§ **CONSEGNE DI LAVORO**:
**1)** Nel testo sullo Stato, con quale pressione fu introdotta per la prima volta in Inghilterra l'imposta sul reddito?
**2)** Indica se le affermazioni seguenti concordano con il testo sullo Stato, rispondendo sì o no e citando le parole decisive del testo.
(a) Il liberalismo classico auspicava la dissoluzione totale dello Stato.
(b) Sia il liberalismo classico sia l'anarchismo ipotizzavano un indebolimento dello Stato.
(c) La trasformazione nello "Stato debitore" derivò soprattutto da un allargamento della base imponibile.
**3)** Scrivi il seguito del testo sullo Stato, a partire dall'ultima frase riportata.

§ **PAGINA**:
┄┄┄┄┄┄

La mano che arraffa: quella dello stato
Per poter valutare l’espansione
senza precedenti che lo Stato democratico moderno ha registrato in
Europa, è utile ricordare l’affinità storica tra due movimenti che
emersero alla sua nascita: il liberalismo classico e l’anarchismo.
Entrambi questi movimenti furono motivati dall’ipotesi, rivelatasi poi
errata, che il mondo si stesse incamminando verso un’era di
indebolimento dello Stato. Ma mentre il liberalismo propendeva per uno
stato minimo che governasse i cittadini in modo quasi impercettibile,
lasciando loro la libertà di condurre i loro affari in santa pace,
l’anarchismo, al contrario, auspicava la dissoluzione totale dello
Stato.
Dietro questi due movimenti si celava
una speranza tipica del Novecento europeo: che lo sfruttamento dell’uomo
sull’uomo sarebbe ben presto giunto al capolinea. In un caso, ciò
sarebbe originato dall’eliminazione della predazione parassitaria
esercitata dalle classi improduttive, quali la nobiltà e il clero.
Nell’altro caso, la chiave di volta era stata individuata nel processo
di riorganizzazione delle tradizionali classi sociali, che si sarebbero
costituite in piccoli gruppi autosufficienti. Ma la storia politica del
ventesimo secolo, e non solamente nel corso delle sue derive
totalitarie, si è dimostrata del tutto inclemente, tanto con il
liberalismo classico, quanto con l’anarchismo. Lo Stato moderno
democratico a poco a poco si è trasformato nell’attuale “Stato
debitore”: nel volgere di un secolo, il processo di metastasi ha dato
luogo a un mostro colossale, un mostro che respira e sputa fuori i
soldi.
Questa metamorfosi è stata la
risultante, soprattutto, di un prodigioso allargamento della base
imponibile, specie in forza dell’introduzione dell’imposta progressiva
sul reddito. Questa imposta è l’equivalente funzionale dell’
espropriazione socialista. Ma capace di garantire, in più, il notevole
vantaggio di essere reiterata di anno in anno, almeno in tutti i quei
casi in il soggetto non risulti dissanguato dal salasso dell’anno
precedente (Per avere un’idea della tolleranza dei cittadini del giorno
d’oggi, basti ricordare che quando l’imposta sul reddito fu introdotta,
per la prima volta, in Inghilterra, con una pressione del 5 per cento,
la regina Vittoria era seriamente preoccupata del fatto che ciò avrebbe
rischiato di oltrepassare ogni limite tollerabile. Da quel giorno, ne è
passata di acqua sotto i ponti: e siamo ormai assuefatti all’idea che
una manciata di cittadini produttivi debba necessariamente fornire, con
le loro tasse, più della metà del gettito sul reddito nazionale).

┄┄┄┄┄┄

§ **DATI**:
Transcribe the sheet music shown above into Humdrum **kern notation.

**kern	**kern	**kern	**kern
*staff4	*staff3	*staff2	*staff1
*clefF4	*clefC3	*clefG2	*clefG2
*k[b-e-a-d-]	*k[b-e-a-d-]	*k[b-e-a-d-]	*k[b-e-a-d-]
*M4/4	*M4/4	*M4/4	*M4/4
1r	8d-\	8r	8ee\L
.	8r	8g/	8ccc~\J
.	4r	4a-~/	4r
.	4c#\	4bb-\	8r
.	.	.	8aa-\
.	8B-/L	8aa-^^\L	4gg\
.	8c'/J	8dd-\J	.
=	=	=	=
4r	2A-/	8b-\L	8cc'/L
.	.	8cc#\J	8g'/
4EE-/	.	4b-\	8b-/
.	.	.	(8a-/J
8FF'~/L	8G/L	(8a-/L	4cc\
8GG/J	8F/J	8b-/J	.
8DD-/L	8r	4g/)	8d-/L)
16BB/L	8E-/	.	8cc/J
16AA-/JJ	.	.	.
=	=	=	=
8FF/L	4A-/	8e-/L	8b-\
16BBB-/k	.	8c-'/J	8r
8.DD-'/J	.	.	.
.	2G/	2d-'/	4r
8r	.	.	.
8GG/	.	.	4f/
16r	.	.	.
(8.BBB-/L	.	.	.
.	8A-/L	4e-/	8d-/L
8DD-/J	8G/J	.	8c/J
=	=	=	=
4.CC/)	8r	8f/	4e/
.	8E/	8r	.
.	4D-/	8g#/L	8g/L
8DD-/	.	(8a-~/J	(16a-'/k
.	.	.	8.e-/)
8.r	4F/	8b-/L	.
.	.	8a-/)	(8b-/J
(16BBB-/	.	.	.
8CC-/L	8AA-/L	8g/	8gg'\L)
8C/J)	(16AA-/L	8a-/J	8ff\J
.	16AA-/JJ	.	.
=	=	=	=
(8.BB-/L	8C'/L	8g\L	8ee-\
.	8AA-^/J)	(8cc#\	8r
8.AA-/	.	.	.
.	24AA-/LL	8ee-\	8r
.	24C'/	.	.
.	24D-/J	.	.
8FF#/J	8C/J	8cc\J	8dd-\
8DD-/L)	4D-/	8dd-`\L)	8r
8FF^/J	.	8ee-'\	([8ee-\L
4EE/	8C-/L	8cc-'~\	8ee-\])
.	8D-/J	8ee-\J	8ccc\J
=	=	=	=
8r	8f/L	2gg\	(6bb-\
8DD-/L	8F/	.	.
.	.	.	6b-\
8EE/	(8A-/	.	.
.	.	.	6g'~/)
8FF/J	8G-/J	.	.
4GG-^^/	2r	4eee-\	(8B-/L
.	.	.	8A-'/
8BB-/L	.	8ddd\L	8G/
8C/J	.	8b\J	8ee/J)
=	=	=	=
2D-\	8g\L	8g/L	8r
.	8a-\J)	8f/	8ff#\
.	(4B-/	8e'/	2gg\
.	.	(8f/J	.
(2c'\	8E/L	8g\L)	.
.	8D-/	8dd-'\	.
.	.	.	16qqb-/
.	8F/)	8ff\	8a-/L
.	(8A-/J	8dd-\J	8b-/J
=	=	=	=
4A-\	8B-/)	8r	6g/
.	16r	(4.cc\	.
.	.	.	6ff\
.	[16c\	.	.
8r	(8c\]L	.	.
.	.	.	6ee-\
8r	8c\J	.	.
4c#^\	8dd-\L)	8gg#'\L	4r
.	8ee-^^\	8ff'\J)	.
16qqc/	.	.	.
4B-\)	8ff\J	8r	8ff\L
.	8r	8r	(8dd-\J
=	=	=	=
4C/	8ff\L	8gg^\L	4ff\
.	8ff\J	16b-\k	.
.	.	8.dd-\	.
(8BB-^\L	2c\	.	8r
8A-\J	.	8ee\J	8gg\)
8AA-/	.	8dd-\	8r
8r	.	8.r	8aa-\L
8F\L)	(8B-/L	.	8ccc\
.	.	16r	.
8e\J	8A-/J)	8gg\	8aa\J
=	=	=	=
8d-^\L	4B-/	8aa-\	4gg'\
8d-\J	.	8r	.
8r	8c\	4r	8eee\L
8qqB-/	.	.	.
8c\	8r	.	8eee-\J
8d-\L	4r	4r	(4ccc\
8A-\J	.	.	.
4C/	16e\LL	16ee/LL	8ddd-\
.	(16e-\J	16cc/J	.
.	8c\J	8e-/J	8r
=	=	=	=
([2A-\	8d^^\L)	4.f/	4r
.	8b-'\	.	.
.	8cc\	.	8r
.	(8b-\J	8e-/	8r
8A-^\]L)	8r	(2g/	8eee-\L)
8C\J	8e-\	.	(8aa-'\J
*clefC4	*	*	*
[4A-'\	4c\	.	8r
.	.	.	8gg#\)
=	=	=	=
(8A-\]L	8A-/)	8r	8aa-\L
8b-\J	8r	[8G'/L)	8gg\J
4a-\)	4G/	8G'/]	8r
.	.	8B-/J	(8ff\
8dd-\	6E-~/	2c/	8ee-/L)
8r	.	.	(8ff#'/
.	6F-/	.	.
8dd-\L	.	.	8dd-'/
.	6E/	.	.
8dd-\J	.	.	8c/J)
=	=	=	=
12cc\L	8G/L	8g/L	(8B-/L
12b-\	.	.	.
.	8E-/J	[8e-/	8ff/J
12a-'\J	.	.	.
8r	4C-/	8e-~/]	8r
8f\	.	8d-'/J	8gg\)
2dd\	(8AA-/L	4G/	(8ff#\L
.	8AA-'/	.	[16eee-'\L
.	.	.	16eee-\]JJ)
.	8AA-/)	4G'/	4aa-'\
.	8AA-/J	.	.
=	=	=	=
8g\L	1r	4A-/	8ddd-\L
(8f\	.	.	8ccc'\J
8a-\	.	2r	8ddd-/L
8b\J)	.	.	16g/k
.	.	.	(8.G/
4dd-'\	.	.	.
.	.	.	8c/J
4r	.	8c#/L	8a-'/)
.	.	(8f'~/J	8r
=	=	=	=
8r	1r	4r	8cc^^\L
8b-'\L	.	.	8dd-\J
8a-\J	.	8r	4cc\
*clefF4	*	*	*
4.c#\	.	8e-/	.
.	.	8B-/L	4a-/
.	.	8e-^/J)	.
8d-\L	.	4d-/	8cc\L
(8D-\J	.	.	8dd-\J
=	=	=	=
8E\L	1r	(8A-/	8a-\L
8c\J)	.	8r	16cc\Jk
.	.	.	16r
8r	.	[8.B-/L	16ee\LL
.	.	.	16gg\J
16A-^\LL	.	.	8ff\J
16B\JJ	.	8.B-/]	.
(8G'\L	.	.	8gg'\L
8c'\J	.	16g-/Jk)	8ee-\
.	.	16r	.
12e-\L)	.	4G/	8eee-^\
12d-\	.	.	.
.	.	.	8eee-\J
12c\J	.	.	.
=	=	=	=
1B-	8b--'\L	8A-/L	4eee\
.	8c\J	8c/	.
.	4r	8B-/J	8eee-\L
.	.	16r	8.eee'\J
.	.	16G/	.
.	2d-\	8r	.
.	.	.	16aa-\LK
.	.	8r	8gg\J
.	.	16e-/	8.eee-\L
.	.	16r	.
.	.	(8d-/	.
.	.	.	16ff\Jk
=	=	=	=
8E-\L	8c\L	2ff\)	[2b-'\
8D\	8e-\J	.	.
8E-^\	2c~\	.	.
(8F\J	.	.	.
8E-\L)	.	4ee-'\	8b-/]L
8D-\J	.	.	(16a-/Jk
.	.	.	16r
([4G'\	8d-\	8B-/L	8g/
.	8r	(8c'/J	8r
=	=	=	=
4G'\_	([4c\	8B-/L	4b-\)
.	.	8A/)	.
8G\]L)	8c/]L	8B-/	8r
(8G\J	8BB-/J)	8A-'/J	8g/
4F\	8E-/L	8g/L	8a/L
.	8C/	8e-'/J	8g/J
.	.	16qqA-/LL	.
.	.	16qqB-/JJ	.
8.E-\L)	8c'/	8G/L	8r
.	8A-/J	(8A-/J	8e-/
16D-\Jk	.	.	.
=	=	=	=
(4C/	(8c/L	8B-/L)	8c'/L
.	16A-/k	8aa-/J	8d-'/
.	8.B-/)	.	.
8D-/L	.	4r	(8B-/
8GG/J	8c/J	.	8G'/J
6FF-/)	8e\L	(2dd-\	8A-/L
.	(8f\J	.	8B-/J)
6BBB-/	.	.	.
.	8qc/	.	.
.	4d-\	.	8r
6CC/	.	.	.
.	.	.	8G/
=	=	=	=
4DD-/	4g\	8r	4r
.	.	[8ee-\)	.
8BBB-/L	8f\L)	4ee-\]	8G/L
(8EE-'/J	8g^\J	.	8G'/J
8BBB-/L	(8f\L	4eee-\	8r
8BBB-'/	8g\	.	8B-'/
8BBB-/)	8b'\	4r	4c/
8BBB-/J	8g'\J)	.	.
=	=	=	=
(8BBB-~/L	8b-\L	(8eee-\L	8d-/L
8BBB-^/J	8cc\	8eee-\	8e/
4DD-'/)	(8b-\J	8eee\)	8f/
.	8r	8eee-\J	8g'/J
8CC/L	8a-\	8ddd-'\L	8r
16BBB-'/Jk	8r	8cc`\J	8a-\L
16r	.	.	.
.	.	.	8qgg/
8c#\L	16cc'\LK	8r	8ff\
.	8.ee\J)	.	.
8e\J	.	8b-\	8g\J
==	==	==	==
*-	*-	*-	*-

┄┄┄┄┄┄

§ **SOLUZIONI**:
**1)** Con una pressione del 5 per cento.

**2)**
(a) No: "l’anarchismo, al contrario, auspicava la dissoluzione totale dello Stato".
(b) Sì: "che il mondo si stesse incamminando verso un’era di indebolimento dello Stato".
(c) Sì: "un prodigioso allargamento della base imponibile".

**3)**
Quando questo prelievo forzoso si
combina con una lunga batteria di ulteriori tasse e imposte, che vanno
ad incidere soprattutto sui consumatori, si origina un risultato
sorprendente: ogni anno, gli Stati moderni rivendicano la metà dei
proventi economici generati dalle loro classi produttive e li affidano
in consegna agli esattori delle tasse. E ciononostante, queste classi
produttive non tentano di rimediare alla loro situazione ricorrendo
alla sola reazione che appare come la più ovvia e naturale: una civile
rivolta fiscale! Questa totale ed assoluta sottomissione si configura
effettivamente, [per i governanti, ndt], come un formidabile successo
politico, che avrebbe fatto cadere in deliquio il ministro delle
finanze di qualsiasi sovrano.
Rifacendoci a queste considerazioni,
possiamo ben capire che la domanda che molti osservatori europei
continuano a formulare durante l’attuale crisi economica – “il
capitalismo ha un futuro?”, è del tutto mal riposta. In realtà, quello
in cui ci tocca vivere non è affatto un sistema capitalistico: ma è una
forma di ibrido semi-socialista che gli europei, con molto tatto,
definiscono “economia sociale di mercato”. La mano avida dello Stato
cede parte del bottino soprattutto per placare l’apparente interesse
pubblico, finanziando attività inutili e prive di senso in nome della
“giustizia sociale”.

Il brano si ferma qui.